Work item -
Copy out the records below word for word, but leave the pictures out of your copy.

[Readout data for physical quantities]
********

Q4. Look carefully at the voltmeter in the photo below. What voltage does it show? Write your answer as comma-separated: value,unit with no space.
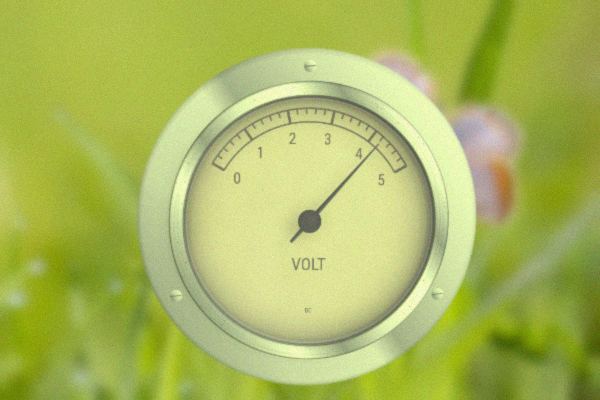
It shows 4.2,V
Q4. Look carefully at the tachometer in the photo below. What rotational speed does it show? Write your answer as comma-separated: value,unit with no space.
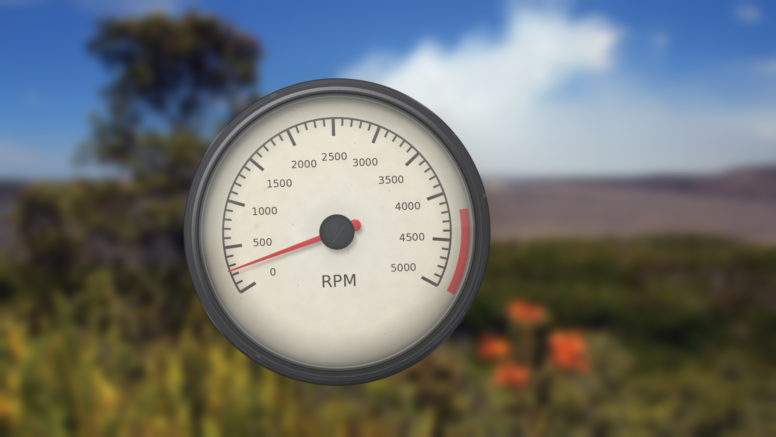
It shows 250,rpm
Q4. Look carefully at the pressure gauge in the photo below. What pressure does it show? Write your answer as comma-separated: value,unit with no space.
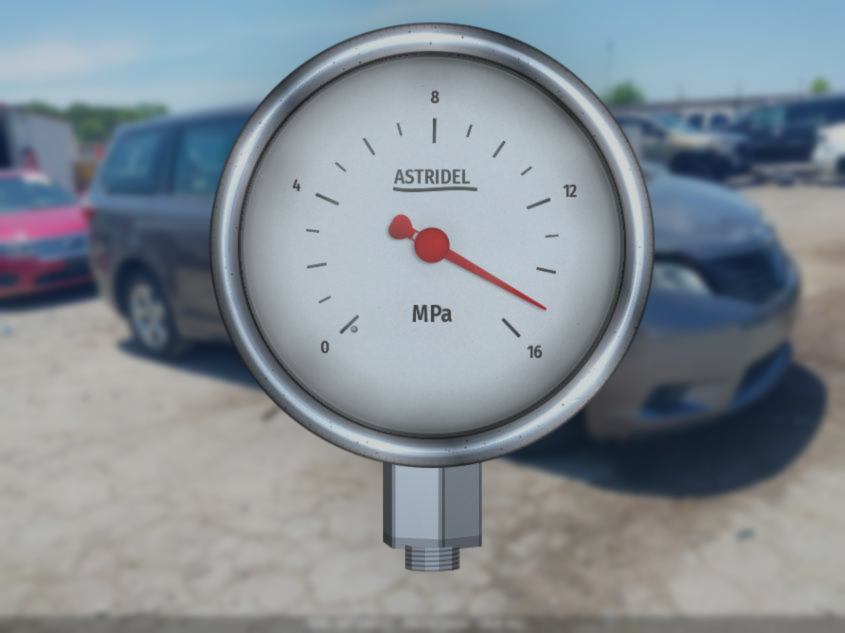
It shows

********

Response below -
Q4. Look carefully at the voltmeter in the photo below. What voltage does it show? Write your answer as comma-separated: value,unit with no space.
It shows 4.2,V
Q4. Look carefully at the tachometer in the photo below. What rotational speed does it show? Write your answer as comma-separated: value,unit with no space.
It shows 250,rpm
Q4. Look carefully at the pressure gauge in the photo below. What pressure does it show? Write your answer as comma-separated: value,unit with no space.
It shows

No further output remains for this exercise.